--- What to do ---
From the line with "<source format=gbr>" through the line with "0 $1 Rounding radius*", repeat the entries verbatim, both end lines included, and add nothing.

--- Hardware design source data ---
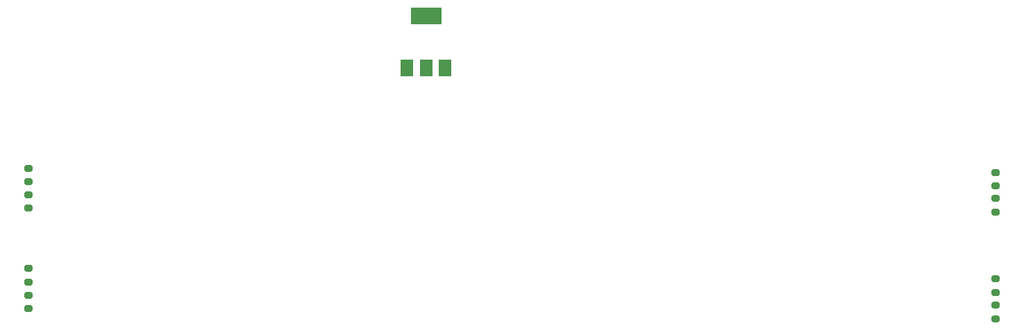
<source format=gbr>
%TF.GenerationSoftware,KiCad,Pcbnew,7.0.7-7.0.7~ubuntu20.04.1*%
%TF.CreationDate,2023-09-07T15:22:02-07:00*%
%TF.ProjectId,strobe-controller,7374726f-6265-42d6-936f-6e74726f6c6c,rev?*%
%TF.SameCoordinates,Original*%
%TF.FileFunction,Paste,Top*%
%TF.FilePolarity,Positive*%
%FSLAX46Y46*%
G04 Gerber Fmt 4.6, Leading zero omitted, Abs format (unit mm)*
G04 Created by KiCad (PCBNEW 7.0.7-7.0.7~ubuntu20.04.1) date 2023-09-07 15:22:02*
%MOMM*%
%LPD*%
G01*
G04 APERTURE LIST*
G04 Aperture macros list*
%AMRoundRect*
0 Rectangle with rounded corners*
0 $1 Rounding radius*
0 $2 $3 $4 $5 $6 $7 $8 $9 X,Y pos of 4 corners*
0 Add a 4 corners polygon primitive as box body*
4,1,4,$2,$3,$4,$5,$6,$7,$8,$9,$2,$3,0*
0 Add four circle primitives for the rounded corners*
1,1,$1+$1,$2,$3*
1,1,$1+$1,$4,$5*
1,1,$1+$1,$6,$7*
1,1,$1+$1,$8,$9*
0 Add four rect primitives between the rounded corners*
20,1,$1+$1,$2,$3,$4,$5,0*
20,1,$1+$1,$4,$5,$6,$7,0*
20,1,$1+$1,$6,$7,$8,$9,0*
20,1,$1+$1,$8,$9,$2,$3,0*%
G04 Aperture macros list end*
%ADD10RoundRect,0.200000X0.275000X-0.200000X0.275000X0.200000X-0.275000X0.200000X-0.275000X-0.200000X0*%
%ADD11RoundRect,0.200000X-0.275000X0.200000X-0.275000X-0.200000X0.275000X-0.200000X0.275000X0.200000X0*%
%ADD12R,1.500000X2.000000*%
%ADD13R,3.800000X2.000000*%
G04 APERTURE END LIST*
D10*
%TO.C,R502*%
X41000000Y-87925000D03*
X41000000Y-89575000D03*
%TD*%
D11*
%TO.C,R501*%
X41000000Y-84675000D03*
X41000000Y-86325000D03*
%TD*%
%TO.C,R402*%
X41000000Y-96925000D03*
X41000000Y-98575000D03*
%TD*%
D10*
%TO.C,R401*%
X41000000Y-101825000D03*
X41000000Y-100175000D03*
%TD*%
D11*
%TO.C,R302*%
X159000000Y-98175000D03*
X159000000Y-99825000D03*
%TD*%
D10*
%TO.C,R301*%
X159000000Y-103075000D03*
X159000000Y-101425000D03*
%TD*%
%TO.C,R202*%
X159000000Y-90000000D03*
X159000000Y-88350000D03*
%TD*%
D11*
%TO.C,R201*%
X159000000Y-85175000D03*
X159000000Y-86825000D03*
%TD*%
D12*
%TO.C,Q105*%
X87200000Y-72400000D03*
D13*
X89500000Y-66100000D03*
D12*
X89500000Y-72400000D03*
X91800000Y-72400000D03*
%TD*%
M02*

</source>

* * *

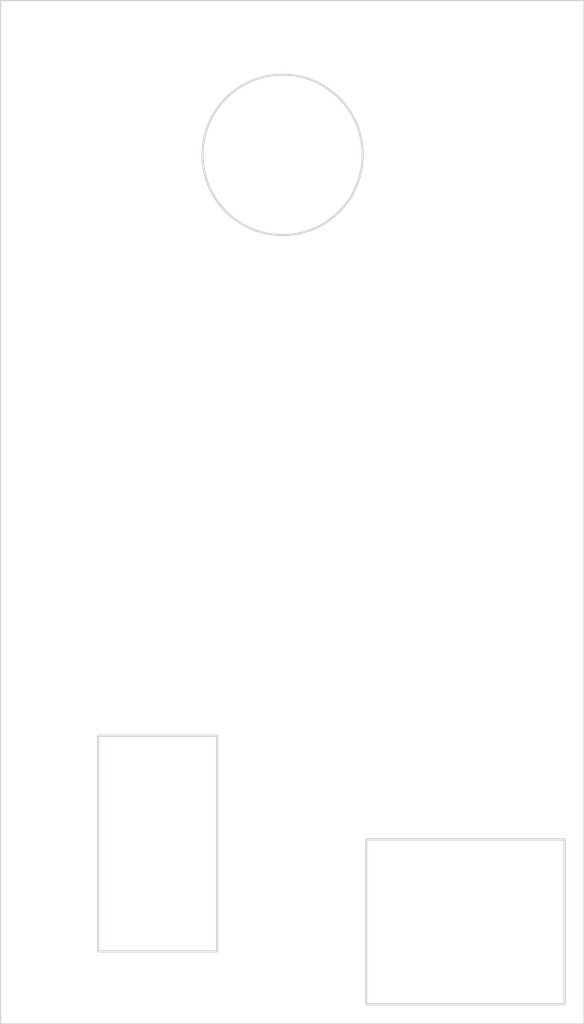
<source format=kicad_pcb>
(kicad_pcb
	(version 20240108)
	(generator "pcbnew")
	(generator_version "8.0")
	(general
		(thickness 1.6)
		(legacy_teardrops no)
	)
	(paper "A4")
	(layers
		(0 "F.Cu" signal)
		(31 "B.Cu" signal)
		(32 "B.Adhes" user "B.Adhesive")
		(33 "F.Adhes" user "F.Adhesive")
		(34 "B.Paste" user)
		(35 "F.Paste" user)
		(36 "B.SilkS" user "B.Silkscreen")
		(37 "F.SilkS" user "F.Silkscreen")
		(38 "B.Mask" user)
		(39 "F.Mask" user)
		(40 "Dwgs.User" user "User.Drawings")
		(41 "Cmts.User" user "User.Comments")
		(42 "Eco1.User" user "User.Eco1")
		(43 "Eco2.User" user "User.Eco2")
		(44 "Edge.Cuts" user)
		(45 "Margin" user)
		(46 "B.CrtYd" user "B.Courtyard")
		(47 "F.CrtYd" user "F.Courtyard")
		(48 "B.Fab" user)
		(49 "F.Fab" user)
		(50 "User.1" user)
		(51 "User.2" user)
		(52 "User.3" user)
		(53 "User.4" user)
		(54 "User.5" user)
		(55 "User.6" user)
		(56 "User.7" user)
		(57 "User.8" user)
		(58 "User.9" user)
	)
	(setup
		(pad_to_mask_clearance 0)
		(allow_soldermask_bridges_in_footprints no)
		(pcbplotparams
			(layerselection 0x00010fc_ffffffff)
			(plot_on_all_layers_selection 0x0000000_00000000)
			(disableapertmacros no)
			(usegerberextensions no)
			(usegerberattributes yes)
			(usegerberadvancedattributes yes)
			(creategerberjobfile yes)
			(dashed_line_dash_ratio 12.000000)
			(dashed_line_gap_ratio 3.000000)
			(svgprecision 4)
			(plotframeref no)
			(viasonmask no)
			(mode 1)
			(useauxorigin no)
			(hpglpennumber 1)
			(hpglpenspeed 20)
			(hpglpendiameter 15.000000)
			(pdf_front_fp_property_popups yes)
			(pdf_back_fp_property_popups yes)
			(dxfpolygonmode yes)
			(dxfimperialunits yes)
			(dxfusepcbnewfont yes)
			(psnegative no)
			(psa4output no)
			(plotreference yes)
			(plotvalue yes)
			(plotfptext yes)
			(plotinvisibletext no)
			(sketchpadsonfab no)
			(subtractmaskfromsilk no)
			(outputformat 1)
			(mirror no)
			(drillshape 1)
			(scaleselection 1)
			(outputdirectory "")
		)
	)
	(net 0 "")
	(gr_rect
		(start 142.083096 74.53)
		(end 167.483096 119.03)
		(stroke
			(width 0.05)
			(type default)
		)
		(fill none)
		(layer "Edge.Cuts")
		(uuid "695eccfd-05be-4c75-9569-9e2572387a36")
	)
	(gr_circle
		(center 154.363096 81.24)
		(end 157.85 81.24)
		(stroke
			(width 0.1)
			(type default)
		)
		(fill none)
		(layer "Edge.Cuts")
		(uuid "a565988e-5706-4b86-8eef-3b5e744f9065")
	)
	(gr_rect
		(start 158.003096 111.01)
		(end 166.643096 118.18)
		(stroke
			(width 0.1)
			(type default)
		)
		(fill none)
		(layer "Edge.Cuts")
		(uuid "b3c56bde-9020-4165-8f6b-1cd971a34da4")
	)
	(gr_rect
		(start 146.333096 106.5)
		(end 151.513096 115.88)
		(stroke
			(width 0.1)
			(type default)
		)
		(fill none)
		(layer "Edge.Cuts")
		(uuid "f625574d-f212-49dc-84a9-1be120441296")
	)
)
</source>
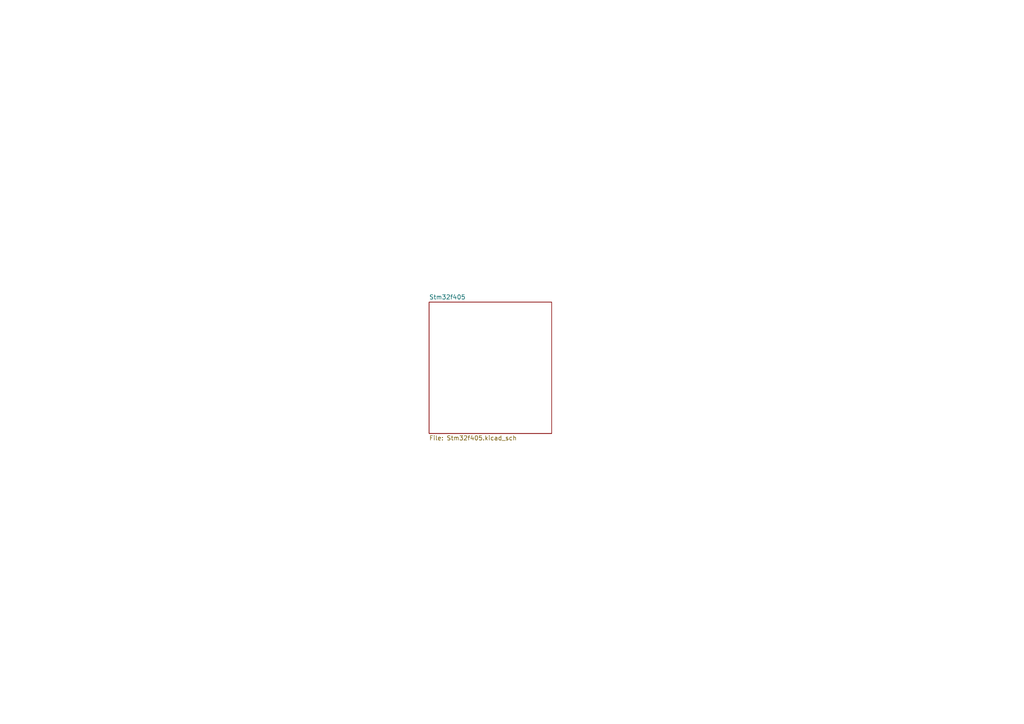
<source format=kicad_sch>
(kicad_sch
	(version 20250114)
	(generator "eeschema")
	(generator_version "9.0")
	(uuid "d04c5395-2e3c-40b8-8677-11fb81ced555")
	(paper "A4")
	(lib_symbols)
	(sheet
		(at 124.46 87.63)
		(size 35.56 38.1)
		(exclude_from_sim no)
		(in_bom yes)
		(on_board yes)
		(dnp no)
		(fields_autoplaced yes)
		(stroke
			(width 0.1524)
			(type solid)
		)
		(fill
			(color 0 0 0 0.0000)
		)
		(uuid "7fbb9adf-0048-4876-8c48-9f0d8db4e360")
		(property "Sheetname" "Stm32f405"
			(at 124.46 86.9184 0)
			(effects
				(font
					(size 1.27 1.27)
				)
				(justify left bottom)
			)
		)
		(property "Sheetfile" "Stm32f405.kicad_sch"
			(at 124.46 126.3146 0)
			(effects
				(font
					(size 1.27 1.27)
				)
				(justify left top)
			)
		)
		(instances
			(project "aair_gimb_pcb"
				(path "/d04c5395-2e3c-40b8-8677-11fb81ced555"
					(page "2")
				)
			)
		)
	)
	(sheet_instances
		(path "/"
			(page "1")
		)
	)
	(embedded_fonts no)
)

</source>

--- Result ---
<source format=gbr>
%TF.GenerationSoftware,KiCad,Pcbnew,7.0.7-7.0.7~ubuntu20.04.1*%
%TF.CreationDate,2023-09-07T15:22:02-07:00*%
%TF.ProjectId,strobe-controller,7374726f-6265-42d6-936f-6e74726f6c6c,rev?*%
%TF.SameCoordinates,Original*%
%TF.FileFunction,Paste,Top*%
%TF.FilePolarity,Positive*%
%FSLAX46Y46*%
G04 Gerber Fmt 4.6, Leading zero omitted, Abs format (unit mm)*
G04 Created by KiCad (PCBNEW 7.0.7-7.0.7~ubuntu20.04.1) date 2023-09-07 15:22:02*
%MOMM*%
%LPD*%
G01*
G04 APERTURE LIST*
G04 Aperture macros list*
%AMRoundRect*
0 Rectangle with rounded corners*
0 $1 Rounding radius*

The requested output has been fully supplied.